Oleh karena itu, kita mesti berhati-hati dalam merespon isu yang berhembus di dunia maya. Terlebih selama tahun politik, di mana kepentingan politik mewarnai informasi di internet. Maka besar kemungkinan isu SARA akan dipermainkan, demi tujuan politik praktis; memenangkan kandidat.

Berbagai Isu SARA

Ada banyak isu yang biasa dimainkan oleh oknum berkepentingan. Isu-isu tersebut akan mudah menyebar hanya bermodalkan kuota internet. Sehingga, hampir dari semua lapisan masyarakat, bisa mengaksesnya.

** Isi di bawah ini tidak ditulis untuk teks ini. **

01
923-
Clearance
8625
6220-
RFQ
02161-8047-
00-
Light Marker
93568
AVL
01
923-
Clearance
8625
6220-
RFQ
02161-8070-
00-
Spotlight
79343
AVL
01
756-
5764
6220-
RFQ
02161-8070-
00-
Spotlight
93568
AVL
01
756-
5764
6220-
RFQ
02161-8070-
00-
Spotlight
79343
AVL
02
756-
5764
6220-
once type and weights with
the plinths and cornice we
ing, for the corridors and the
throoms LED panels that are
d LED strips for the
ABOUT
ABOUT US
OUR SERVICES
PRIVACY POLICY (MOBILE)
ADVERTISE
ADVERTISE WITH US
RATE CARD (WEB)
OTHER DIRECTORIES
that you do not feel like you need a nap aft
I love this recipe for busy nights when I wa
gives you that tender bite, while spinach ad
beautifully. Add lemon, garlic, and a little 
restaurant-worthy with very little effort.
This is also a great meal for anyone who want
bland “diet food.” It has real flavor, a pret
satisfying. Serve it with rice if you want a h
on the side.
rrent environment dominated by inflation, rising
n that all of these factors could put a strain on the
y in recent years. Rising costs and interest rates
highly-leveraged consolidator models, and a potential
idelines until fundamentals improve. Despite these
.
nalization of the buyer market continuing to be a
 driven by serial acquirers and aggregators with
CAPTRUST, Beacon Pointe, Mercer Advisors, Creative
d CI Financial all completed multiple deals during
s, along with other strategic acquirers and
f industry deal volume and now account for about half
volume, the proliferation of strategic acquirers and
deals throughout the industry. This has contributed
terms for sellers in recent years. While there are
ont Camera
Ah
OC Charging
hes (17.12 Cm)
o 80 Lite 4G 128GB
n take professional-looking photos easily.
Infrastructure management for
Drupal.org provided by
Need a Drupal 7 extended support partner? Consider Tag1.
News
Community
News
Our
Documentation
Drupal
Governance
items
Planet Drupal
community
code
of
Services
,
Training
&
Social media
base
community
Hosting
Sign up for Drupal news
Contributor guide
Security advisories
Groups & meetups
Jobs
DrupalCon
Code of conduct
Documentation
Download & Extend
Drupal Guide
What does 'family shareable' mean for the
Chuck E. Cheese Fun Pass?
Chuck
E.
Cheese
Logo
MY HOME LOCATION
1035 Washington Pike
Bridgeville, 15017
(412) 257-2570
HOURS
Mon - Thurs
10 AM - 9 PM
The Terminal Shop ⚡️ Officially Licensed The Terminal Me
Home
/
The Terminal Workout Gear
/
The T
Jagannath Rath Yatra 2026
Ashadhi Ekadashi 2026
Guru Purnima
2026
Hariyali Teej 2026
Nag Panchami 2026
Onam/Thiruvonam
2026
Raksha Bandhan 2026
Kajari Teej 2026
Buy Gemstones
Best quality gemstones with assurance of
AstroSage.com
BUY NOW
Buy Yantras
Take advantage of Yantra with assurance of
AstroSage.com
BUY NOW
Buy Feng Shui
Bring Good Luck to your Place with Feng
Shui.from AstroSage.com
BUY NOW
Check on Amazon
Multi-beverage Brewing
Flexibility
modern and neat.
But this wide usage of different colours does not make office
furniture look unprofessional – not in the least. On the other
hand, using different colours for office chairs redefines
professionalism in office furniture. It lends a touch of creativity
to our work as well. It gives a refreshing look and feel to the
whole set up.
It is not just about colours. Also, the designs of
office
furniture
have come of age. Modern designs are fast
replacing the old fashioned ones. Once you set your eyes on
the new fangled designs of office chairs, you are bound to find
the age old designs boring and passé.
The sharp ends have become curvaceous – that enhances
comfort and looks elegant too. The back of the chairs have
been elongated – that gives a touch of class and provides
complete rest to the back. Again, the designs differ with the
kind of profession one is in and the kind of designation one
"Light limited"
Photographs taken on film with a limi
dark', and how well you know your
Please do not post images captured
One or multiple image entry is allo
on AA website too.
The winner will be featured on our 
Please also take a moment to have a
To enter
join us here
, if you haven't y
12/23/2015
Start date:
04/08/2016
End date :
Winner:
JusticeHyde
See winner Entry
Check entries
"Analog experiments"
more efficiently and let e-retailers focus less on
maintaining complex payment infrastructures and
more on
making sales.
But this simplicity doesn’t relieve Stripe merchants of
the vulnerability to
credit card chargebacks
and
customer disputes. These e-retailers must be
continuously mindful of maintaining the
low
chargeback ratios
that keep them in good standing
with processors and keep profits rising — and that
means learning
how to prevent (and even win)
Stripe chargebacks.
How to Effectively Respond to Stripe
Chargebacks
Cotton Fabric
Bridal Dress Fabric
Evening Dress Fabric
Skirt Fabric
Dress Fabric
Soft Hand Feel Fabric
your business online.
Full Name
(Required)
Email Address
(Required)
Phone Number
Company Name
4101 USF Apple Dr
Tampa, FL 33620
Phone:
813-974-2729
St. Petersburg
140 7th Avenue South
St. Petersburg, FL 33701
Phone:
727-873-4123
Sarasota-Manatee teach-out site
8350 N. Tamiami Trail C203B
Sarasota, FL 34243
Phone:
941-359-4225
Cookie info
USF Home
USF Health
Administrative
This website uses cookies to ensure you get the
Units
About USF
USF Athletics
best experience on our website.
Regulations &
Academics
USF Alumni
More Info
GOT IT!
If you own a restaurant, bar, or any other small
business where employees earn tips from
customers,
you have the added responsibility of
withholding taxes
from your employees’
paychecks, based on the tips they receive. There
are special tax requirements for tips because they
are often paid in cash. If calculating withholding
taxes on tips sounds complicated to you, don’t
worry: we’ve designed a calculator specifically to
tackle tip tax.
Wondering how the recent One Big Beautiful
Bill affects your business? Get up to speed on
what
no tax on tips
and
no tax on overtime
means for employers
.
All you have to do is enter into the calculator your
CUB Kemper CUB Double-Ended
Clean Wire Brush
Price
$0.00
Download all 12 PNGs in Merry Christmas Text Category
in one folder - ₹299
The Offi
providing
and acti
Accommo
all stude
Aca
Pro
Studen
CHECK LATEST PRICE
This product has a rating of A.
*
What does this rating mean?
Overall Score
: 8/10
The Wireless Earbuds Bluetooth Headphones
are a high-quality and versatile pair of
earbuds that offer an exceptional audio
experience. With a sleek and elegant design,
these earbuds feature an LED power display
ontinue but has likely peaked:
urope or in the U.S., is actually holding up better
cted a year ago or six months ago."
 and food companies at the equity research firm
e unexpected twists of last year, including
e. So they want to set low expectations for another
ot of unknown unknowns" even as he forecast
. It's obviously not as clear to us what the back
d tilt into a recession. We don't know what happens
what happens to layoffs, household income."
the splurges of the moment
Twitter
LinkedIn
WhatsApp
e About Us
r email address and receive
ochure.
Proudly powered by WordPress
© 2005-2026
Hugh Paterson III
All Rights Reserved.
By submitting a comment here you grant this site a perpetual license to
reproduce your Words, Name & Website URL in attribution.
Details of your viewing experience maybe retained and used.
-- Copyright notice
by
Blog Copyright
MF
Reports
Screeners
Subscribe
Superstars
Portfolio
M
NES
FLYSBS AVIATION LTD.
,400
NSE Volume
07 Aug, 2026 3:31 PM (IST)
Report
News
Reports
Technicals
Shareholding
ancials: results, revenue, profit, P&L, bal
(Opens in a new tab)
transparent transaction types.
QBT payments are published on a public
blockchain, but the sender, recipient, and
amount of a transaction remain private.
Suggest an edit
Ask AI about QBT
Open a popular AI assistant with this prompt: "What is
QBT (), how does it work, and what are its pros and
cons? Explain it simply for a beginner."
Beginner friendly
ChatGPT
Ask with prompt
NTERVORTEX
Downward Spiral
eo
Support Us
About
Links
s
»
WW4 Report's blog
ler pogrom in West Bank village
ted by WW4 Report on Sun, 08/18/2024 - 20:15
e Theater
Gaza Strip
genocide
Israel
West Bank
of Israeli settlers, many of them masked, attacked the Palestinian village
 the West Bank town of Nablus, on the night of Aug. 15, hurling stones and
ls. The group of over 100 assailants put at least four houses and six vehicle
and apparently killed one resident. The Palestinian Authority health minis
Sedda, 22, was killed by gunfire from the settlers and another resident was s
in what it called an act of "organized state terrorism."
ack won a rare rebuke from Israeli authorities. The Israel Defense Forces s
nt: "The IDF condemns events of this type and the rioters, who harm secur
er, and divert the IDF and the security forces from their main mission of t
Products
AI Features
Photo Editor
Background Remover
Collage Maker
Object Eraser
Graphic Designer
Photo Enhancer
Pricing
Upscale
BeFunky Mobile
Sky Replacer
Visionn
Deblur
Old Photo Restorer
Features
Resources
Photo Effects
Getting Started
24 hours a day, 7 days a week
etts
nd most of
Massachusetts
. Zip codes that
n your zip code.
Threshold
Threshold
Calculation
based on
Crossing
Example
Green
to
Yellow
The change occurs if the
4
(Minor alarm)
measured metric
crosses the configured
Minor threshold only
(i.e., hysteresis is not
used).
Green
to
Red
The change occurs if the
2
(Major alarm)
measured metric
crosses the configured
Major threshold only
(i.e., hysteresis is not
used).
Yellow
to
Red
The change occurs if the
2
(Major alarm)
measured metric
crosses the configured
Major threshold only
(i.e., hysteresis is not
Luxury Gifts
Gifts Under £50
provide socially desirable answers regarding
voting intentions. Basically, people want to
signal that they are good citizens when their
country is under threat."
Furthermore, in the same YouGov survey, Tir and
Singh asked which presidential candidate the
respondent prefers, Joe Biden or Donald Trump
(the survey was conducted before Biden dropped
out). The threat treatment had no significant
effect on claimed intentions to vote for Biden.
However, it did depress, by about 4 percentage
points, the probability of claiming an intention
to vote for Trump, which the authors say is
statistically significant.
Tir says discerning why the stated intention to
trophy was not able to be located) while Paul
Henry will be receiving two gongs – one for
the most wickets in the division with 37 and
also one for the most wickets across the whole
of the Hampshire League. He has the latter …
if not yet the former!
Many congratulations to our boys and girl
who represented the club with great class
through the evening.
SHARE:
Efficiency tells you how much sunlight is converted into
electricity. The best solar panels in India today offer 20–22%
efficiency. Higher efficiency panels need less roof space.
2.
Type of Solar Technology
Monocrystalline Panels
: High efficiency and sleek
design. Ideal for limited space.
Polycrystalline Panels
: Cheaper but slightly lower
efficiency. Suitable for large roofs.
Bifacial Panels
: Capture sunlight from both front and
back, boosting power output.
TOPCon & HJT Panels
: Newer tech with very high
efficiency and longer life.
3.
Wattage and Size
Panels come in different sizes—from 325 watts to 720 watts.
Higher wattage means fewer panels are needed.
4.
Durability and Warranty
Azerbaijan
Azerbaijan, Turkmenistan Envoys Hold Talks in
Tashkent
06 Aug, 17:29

Terutama isu SARA, respon masyarakat amat cepat. Isu tersebut mudah memancing reaksi keras masyarakat, lantaran ada semacam ‘phobia’ dalam diri masyarakat Indonesia. Penyebab ‘phobia’ juga beragam, salah satunya karena informasi yang tidak berimbang. Jika melihat sejarah Indonesia, ada suatu masa di mana narasi sejarah dikuasai pemerintah. Sehingga masyarakat memahami suatu sejarah hanya dengan satu kacamata.

Maka dari itu, penting kiranya kita mengetahui isu-isu yang berpotensi dimainkan oleh oknum tidak bertanggung jawab. Isu-isu tersebut sebenarnya bukanlah isu baru, melainkan telah lama ada. Bahkan, beberapa isu telah menjadi hantu dan sebagian masyarakat takut jika sewaktu-waktu hantu itu bangkit lagi.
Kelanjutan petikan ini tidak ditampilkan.